(CNN) -- The Sound of Philadelphia is without the sweet soul notes of Bernie Wilson, following the death of the Harold Melvin and the Blue Notes baritone on Sunday.
Wilson died of undisclosed medical complications at a hospital in Voorhees, New Jersey, according to Philadelphia International Records.
Wilson was a member of what's called the "classic" Blue Notes line-up that included Teddy Pendergrass, and that signed with Philadelphia International in 1972, beginning a four-year string of rhythm-and-blues classics that defined the Philadelphia sound.
Harold Melvin, Lawrence Brown and Lloyd Parks rounded out the quintet's line-up at the time.
The group made its 1972 chart debut with "I Miss You" and followed with its first No. 1 rhythm-and-blues hit -- and first Grammy Award nomination -- "If You Don't Know Me By Now." Other Harold Melvin and the Blue Notes hits from that time include "The Love I Lost," "Wake Up Everybody," "Bad Luck" and "Don't Leave Me This Way."
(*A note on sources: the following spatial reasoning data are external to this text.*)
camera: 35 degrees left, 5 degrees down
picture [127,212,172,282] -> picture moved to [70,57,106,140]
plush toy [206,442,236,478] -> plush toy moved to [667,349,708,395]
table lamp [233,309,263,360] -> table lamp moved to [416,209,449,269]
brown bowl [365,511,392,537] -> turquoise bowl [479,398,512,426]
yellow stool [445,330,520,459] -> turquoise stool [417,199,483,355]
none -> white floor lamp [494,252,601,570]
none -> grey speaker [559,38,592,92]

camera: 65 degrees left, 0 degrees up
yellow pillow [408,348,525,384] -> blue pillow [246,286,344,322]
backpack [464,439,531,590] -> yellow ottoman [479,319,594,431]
Harold Melvin and the Blue Notes were one of the most popular rhythm-and-blues groups of the 1970s, as their songs ranged from soft and sultry ballads with sweeping and lush instrumental back-up to funk-influenced, proto-disco dance extravaganzas. Their songs were covered by a number of performers as well -- from Simply Red's recording of "If You Don't Know Me By Now" to Thelma Houston's pure disco hit with "Don't Leave Me This Way."
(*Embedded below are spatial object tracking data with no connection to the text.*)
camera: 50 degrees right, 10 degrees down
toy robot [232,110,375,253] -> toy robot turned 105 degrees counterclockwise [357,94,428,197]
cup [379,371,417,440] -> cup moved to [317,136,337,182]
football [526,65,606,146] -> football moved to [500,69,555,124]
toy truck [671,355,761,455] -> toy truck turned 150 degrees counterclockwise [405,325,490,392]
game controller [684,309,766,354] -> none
The group never quite recovered from Pendergrass' departure for a solo career in 1976, framed by Parks' departure in 1974 and Wilson's in 1977. Although Melvin toured and recorded with several versions of the Blue Notes into the 1990s, the group never matched its mid-70s success.
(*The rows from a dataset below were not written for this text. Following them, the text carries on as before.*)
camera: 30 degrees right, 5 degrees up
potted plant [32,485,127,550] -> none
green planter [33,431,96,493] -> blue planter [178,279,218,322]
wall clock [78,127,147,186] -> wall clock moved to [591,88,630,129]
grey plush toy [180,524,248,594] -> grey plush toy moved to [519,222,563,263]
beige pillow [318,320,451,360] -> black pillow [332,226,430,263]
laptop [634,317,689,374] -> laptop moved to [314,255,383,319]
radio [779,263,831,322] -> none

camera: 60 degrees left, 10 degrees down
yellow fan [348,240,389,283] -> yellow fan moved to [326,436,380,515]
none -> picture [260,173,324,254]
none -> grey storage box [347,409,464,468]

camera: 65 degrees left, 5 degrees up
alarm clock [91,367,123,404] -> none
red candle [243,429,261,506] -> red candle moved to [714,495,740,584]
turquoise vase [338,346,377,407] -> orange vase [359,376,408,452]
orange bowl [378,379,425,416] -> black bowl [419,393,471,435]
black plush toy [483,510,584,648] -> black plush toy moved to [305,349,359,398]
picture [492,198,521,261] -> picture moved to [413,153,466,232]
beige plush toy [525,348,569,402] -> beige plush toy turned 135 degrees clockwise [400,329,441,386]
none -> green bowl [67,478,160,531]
Wilson performed with Parks, Brown and John Atkins as The Blue Notes after leaving Harold Melvin and Blue Notes. Parks and Wilson, with Gil Saunders -- also a former Harold Melvin and the Blue Notes member -- toured as a trio for a time in the 1990s.
Melvin died in 1997. Pendergrass, paralyzed in a 1982 car accident, died in January 2010. Brown died in 2008. With Wilson's death, Parks is the only living Blue Note from the Philadelphia International era.